◆ Предложенный отрывок

+ + + + +

Правосознание всякого народа всегда отражается в его способности
создавать организации и вырабатывать для них известные формы. Организации и
их формы невозможны без правовых норм, регулирующих их, и потому
возникновение организаций необходимо сопровождается разработкой этих норм.
Русский народ в целом не лишен организаторских талантов; ему, несомненно,
присуще тяготение даже к особенно интенсивным видам организации; об этом
достаточно свидетельствует его стремление к общинному быту, его земельная
община, его артели и т. под. Жизнь и строение этих организаций определяются
внутренним сознанием о праве и не праве, живущим в народной душе. Этот по
преимуществу внутренний характер правосознания русского народа был причиной
ошибочного взгляда на отношение нашего народа к праву. Он дал повод сперва
славянофилам, а затем народникам предполагать, что русскому народу чужды
"юридические начала", что, руководясь только своим внутренним сознанием, он
действует исключительно по этическим побуждениям. Конечно, нормы права и
нормы нравственности в сознании русского народа недостаточно
дифференцированы и живут в слитном состоянии. Этим, вероятно, объясняются и
дефекты русского народного обычного права; оно лишено единства, а еще больше
ему чужд основной признак всякого обычного права -- единообразное
применение. Но именно тут интеллигенция и должна была бы прийти на помощь
народу и способствовать как окончательному дифференцированию норм обычного
права, так и более устойчивому их применению, а также их дальнейшему
систематическому развитию. Только тогда народническая интеллигенция смогла
бы осуществить поставленную ею себе задачу способствовать укреплению и
развитию общинных начал; вместе с тем сделалось бы возможным пересоздание их
в более высокие формы общественного быта, приближающиеся к социалистическому
строю. Ложная исходная точка зрения, предположение, что сознание нашего
народа ориентировано исключительно этически, помешало осуществлению этой
задачи и привело интеллигентские надежды к крушению. На одной этике нельзя
построить конкретных общественных форм. Такое стремление противоестественно;
оно ведет к уничтожению и дискредитированию этики и к окончательному
притуплению правового сознания.
Всякая общественная организация нуждается в правовых нормах, т. е. в
правилах, регулирующих не внутреннее поведение людей, что составляет задачу
этики, а их поведение внешнее. Определяя внешнее поведение, правовые нормы,
однако, сами не являются чем то внешним, так как они живут прежде всего в
нашем сознании и являются такими же внутренними элементами нашего духа, как
и этические нормы. Только будучи выраженными в статьях законов или
примененными в жизни, они приобретают и внешнее существование. Между тем,
игнорируя все внутреннее или, как теперь выражаются, интуитивное право, наша
интеллигенция считала правом только те внешние, безжизненные нормы, которые
так легко укладываются в статьи и параграфы писаного закона или
какого-нибудь устава. Чрезвычайно характерно, что наряду с[о] стремлением
построить сложные общественные формы исключительно на этических принципах
наша интеллигенция в своих организациях обнаруживает поразительное
пристрастие к формальным правилам и подробной регламентации; в этом случае
она проявляет особенную веру в статьи и параграфы организационных уставов.

+ + + + +

◆ Блок данных
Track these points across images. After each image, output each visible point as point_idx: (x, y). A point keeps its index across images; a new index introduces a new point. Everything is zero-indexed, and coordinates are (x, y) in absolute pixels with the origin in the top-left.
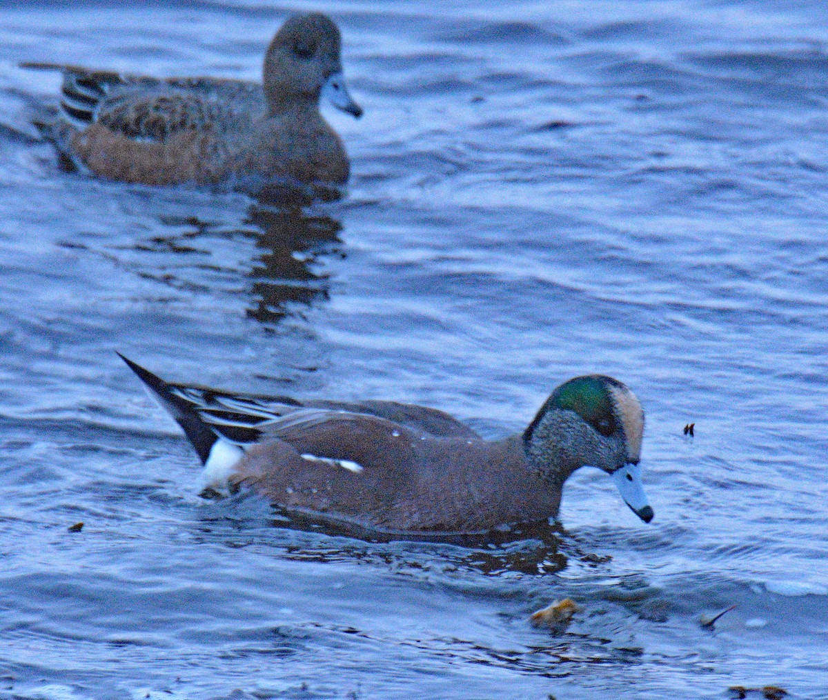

+ + + + +

◆ Список заданий
a: Можете дословно переписать отрывок о правосознании от «Правосознание всякого народа» до «разработкой этих норм.»?
b: Сможете продолжить отрывок о правосознании, начав сразу после его последней фразы?

◆ Ответы к заданиям
a:
Правосознание всякого народа всегда отражается в его способности
создавать организации и вырабатывать для них известные формы. Организации и
их формы невозможны без правовых норм, регулирующих их, и потому
возникновение организаций необходимо сопровождается разработкой этих норм.

b:
Явление это, могущее показаться непонятным противоречием, объясняется именно
тем, что в правовой норме наша интеллигенция видит не правовое убеждение, а
лишь правило, получившее внешнее выражение.
Здесь мы имеем одно из типичнейших проявлений низкого уровня
правосознания. Как известно, тенденция к подробной регламентации и
регулированию всех общественных отношений статьями писаных законов присуща
полицейскому государству, и она составляет отличительный признак его в
противоположность государству правовому. Можно сказать, что правосознание
нашей интеллигенции и находится на стадии развития, соответствующей формам
полицейской государственности. Все типичные черты последней отражаются на
склонностях нашей интеллигенции к формализму и бюрократизму. Русскую
бюрократию обыкновенно противопоставляют русской интеллигенции, и это в
известном смысле правильно. Но при этом противопоставлении может возникнуть
целый ряд вопросов: так ли уж чужд мир интеллигенции миру бюрократии; не
есть ли наша бюрократия отпрыск нашей интеллигенции; не питается ли она
соками из нее; не лежит ли, наконец, на нашей интеллигенции вина в том, что
у нас образовалась такая могущественная бюрократия? Одно, впрочем,
несомненно, -- наша интеллигенция всецело проникнута своим интеллигентским
бюрократизмом. Этот бюрократизм проявляется во всех организациях нашей
интеллигенции и особенно в ее политических партиях.
Наши партийные организации возникли еще в дореволюционную эпоху. К ним
примыкали люди искренние в своих идеальных стремлениях, свободные от всяких
предрассудков и жертвовавшие очень многим. Казалось бы, эти люди могли
воплотить в своих свободных организациях хоть часть тех идеалов, к которым
они стремились. Но вместо этого мы видим только рабское подражание уродливым
порядкам, характеризующим государственную жизнь России.
Возьмем хотя бы ту же социал-демократическую партию. На втором
очередном съезде ее, как было уже упомянуто, был выработан устав партии.
Значение устава для частного союза соответствует значению конституции для
государства. Тот или другой устав как бы определяет республиканский или
монархический строй партии, он придает аристократический или демократический
характер ее центральным учреждениям и устанавливает права отдельных членов
по отношению ко всей партии. Можно было бы думать, что устав партии,
состоящей из убежденных республиканцев, обеспечивает ее членам хоть
минимальные гарантии свободы личности и правового строя. Но, по-видимому,
свободное самоопределение личности и республиканский строй для
представителей нашей интеллигенции есть мелочь, которая не заслуживает
внимания; по крайней мере, она не заслуживает внимания тогда, когда
требуется не провозглашение этих принципов в программах, а осуществление в
повседневной жизни. В принятом на съезде уставе социал-демократической
партии менее всего осуществлялись какие бы то ни было свободные учреждения.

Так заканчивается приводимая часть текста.